**** Listed records
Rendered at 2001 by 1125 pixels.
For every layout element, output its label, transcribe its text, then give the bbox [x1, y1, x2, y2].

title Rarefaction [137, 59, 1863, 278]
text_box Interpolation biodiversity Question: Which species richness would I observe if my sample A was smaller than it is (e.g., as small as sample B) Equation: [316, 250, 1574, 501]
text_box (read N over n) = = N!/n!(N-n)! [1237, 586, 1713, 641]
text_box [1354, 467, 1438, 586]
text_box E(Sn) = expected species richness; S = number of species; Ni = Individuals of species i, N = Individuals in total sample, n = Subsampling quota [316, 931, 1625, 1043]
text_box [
********
Task to carry out → Write the listing out again so that nothing in it differs from the original.

Solution for this problem →
Rendered at 2001 by 1125 pixels.
For every layout element, output its label, transcribe its text, then give the bbox [x1, y1, x2, y2].

title Rarefaction [137, 59, 1863, 278]
text_box Interpolation biodiversity Question: Which species richness would I observe if my sample A was smaller than it is (e.g., as small as sample B) Equation: [316, 250, 1574, 501]
text_box (read N over n) = = N!/n!(N-n)! [1237, 586, 1713, 641]
text_box [1354, 467, 1438, 586]
text_box E(Sn) = expected species richness; S = number of species; Ni = Individuals of species i, N = Individuals in total sample, n = Subsampling quota [316, 931, 1625, 1043]
text_box [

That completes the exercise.